Задание A: Почему, согласно отрывку о бессмертии и Ветхом Завете, ни одна из частей космоса не может дать бессмертие? Ответьте в одном–трех предложениях.
Задание B: Перепишите фрагмент отрывка о бессмертии и Ветхом Завете, начиная со слов «Человеческое религиозное мышление» и заканчивая словами «нечеловеческого, сверхъестественного происхождения.», заменив «оккультистов» на «мистиков».

Текст упражнения:

◆ ◆ ◆ ◆

Вообще космос ни одной из своих частей не может дать бессмертие. Он может пониматься как бесконечный, как вечный в своей целостности. Но любая составная его часть вовлечена в кругооборот стихий, и потому то сочетание, которое составляет на данный момент эту конкретную часть «проявленного бытия», рано или поздно распадется. Человек – весьма быстро; камень – дольше; Брама еще на некоторое время задержится в бытии, но затем также исчезнет в кругообороте элементов. Только если у человека есть над-космическая опора для бытия, то есть если у нас есть над-космическое происхождение от над-космического Существа, никак не затронутого потоком времени, у нас есть шанс на личное бессмертие. Если есть Личный Бог, свободный от космоса, личный и трансцендентный по отношению к миру Бог, для которого космос есть Его свободное творение, и потому космические циклы, свободно созданные Им, никак не подчиняют себе своего Творца, и если человек есть образ такого Бога – только тогда у человеческой личности есть защита от космического стирания граней, от уничтожения в космической стихийности.
Если же человек не дошел до Бога, запутавшись в «небесах», «планах» и «астралах» – Бог не может передать ему Свое бессмертие.
Поэтому есть еще одна поразительная странность в религии Ветхого Завета: эта религия ничего не говорит своим адептам о выживании человека (его души, «атмана» и т. п.) после смерти тела. Цель любой религии – преодоление смерти. Именно это, а не вопрос и происхождении мироздания – главное, что интересует более всего любого человека в религии: «Господи, как мне умирать будет?».
Повсюду религии говорят о том, что человека за пределами этой жизни ждет воздаяние: злом за содеянное им зло и добром за сотворенное благо. Религии весьма по разному определяют, что благо и что худо для последующей судьбы души. У религий вполне разные ответы на то, что именно из «человеческого смешения» может войти в будущее. Весьма различны и представления о том, какой будет эта грядущая, подлинная реальность. Религии могут по-разному представлять себе вообще эту будущую жизнь (растворение в Абсолюте, вхождение в Нирвану, лучшее перевоплощение, жизнь в мире богов и предков, телесное воскрешение и т. п.). Но все они говорят: то, что ты начал на земле, продолжится в будущем. Так говорят все религии, но не религия Ветхого Завета.
Человеческое религиозное мышление естественно творит свои представления о грядущей судьбе человека. Но в том-то и дело, что религия Библии – не человеческая религия. Интерес к «космографии» и к посмертию, столь естественный и столь страстный у оккультистов всех времен, не поощряется Библией. Естественные, слишком естественные порывы мифотворчества сдерживаются уздой закона и огнем пророческих речей.
И здесь я считаю допустимым такой логический ход: в том факте, что Ветхий Завет не отвечает на самые естественные вопросы человеческого разума и сердца, я вижу подтверждение его нечеловеческого, сверхъестественного происхождения.

◆ ◆ ◆ ◆

Исходные данные:

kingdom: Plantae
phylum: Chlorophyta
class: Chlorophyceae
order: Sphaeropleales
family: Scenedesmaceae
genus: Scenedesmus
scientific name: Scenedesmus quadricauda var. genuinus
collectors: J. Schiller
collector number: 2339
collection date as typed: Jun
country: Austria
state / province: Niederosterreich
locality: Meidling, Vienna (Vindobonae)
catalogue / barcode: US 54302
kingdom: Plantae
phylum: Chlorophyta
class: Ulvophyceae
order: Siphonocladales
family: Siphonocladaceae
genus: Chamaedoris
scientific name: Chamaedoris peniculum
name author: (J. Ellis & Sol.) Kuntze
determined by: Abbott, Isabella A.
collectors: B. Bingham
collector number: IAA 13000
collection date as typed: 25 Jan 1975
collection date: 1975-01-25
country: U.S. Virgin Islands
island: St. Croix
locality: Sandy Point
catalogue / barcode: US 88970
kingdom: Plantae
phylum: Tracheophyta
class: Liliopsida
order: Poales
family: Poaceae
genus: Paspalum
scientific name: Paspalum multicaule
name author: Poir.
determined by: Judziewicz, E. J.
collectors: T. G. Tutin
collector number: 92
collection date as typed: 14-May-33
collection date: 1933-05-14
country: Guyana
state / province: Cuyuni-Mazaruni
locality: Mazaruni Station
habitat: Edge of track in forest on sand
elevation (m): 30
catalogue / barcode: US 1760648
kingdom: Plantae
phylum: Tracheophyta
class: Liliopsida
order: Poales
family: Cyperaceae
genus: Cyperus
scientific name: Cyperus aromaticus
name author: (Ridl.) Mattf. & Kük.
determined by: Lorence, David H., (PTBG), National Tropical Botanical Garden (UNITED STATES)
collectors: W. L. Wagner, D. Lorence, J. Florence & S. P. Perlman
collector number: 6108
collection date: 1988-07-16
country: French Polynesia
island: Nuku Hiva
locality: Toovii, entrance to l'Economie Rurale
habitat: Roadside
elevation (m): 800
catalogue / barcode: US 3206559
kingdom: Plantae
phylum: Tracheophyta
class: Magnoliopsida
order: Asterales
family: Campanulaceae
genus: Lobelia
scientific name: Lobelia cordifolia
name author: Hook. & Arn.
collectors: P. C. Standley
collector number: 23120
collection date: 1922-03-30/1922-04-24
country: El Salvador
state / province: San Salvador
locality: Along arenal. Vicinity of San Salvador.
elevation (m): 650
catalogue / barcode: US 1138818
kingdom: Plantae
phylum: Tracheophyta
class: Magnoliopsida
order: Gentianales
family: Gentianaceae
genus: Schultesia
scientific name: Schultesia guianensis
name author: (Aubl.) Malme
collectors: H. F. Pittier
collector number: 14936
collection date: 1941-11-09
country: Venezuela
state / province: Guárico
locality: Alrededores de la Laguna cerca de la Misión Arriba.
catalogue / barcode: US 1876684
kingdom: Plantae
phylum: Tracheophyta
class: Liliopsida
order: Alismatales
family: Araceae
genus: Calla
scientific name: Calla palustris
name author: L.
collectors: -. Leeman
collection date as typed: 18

◆ ◆ ◆ ◆

Результат A: Любая составная часть космоса вовлечена в кругооборот стихий. Поэтому сочетание, которое на данный момент составляет эту конкретную часть «проявленного бытия», рано или поздно распадется.

Результат B:
Человеческое религиозное мышление естественно творит свои представления о грядущей судьбе человека. Но в том-то и дело, что религия Библии – не человеческая религия. Интерес к «космографии» и к посмертию, столь естественный и столь страстный у мистиков всех времен, не поощряется Библией. Естественные, слишком естественные порывы мифотворчества сдерживаются уздой закона и огнем пророческих речей.
И здесь я считаю допустимым такой логический ход: в том факте, что Ветхий Завет не отвечает на самые естественные вопросы человеческого разума и сердца, я вижу подтверждение его нечеловеческого, сверхъестественного происхождения.